Refining with Follow-Up Prompts
When I first asked Copilot to generate a dashboard for the London Air Quality dataset, the output was functional but visually felt basic. Below is the screenshot of the dashboard that Copilot generated for me after some initial prompts. It looked like a prototype with basic white background, simple line charts, and limited interactions. If I were to demo to a stakeholder, it would not feel like a product.
It needs further iterations to aggregate the data and add the depth I was after. It was difficult to identify any likely trends, spikes or patterns. I wanted my dashboard to be presentable with smoother lines on a modern theme.

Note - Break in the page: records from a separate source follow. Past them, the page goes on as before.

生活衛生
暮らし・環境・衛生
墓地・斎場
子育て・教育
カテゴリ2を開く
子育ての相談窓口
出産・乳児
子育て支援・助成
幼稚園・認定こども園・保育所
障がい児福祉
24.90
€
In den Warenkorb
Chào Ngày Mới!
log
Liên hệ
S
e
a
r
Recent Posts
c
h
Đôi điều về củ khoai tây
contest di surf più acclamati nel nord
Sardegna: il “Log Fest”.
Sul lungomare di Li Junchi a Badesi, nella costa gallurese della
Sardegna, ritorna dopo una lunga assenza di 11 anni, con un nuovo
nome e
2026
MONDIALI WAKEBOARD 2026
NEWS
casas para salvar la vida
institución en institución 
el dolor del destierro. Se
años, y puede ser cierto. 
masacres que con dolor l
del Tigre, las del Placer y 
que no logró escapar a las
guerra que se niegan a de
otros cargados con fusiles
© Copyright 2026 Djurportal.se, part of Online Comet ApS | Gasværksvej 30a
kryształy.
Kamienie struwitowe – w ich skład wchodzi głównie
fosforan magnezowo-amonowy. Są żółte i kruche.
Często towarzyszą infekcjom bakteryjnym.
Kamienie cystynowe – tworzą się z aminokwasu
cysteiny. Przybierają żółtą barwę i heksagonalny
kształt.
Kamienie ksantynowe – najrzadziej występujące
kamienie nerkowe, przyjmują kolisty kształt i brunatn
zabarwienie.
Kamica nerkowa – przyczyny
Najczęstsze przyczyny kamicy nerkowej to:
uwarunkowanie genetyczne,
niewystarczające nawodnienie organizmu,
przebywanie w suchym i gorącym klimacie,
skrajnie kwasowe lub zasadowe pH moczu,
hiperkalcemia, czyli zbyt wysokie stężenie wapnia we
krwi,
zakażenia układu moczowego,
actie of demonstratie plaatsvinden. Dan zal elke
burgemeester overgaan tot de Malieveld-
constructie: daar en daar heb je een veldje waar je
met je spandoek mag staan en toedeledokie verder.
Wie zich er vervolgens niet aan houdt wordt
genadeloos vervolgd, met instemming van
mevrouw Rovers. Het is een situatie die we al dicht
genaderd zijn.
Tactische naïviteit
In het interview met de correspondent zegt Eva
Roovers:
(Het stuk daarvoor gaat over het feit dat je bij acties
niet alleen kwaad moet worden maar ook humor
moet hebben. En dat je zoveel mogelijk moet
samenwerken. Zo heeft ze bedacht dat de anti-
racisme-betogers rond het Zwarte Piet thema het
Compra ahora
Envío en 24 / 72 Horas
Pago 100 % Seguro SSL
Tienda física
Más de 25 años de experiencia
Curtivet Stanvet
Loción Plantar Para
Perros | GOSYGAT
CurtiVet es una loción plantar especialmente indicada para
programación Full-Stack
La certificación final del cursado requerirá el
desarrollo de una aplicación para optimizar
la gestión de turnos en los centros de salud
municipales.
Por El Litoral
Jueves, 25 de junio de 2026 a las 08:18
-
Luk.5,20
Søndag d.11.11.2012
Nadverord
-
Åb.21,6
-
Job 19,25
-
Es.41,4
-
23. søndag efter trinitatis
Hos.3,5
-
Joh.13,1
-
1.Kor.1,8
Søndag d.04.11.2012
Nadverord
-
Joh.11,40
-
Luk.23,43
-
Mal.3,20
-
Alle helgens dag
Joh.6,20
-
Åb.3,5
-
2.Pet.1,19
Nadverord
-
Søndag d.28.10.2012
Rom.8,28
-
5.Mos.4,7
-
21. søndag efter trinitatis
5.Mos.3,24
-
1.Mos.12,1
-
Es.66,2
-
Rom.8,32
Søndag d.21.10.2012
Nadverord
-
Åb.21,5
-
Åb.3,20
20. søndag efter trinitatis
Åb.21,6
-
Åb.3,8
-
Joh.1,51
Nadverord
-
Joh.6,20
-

So, I refined with these two targeted prompts:
Prompt 1
Visualize air quality trends over time. Aggregate data by half-year, use smoother lines, add subtle gridlines, and stretch the graph to full page width.”
Prompt 2
The dashboard has a white background and basic styling. Can you apply a modern dark theme and make it more visually appealing?
Here is the result. A cleaner and more elegant dashboard that is much closer to production quality.
We started with a messy draft and steadily refine it. The process is like software delivery lifecycle. AI is not doing the job for you, rather it is accelerating the loop.
You can push it further based on your requirements:
Make the chart mobile friendly.
Add a tooltip to show percentage change from the previous half-year.
Apply WCAG accessibility standards to the chart labels and colours
Do you notice any unusual patterns we should highlight?
This is where you can make AI to act as your pair programmer, iterating with you. I treat every refinement as a small backlog item. I decomposed the improvements into a single step. I try to provide the same clarity as I expect from a Jira ticket. In my opinion, the approach leads to cleaner outputs and fewer surprises.
Structure the Conversation for Better Outcomes
If you are not sure where to begin? Try out different prompts but they keys is to keep them focused and open-ended. Try something like:
Give me a few different dashboard layouts that summarise the data.
First results are rarely the final one. Don’t stress about getting everything perfect upfront. It usually takes three or four iterations, sometimes more to before it is ready for production. The goal is to progress.
Prompting Pitfalls
Task level prompting is not an art rather it needs logical structured approach to guide AI assistants. One of the fastest ways to make it go wrong is to overload a single prompt. Just as a junior developer struggle with a vague, multi-purpose task, AI also struggles when you mix too many objectives. Below are a few DOs and DON’T’s
Don’ts
- Mix multiple objectives (bug fixes, feature requests and styling) in one prompt
- Leave AI to guess your requirements
- Assuming AI will automatically meet your compliance, security and coding standards
Instead
- Focus on one goal at a time
- Clearly specify your expected outcome
- Encourage creativity from AI like
what could be most insightful chart for this data set?
Final Thoughts
I believe we are still in the early stages of AI-assisted development. Most of the tools expect you to break problems down and provide clear prompts, iterating step by step. But the market is evolving quickly. New models like GPT-5 have longer memory and contextual awareness are already making it possible to carry conversations across multiple sessions. I think, soon, it should be possible to orchestrate entire workflows or assign JIRA tickets to AI assistants.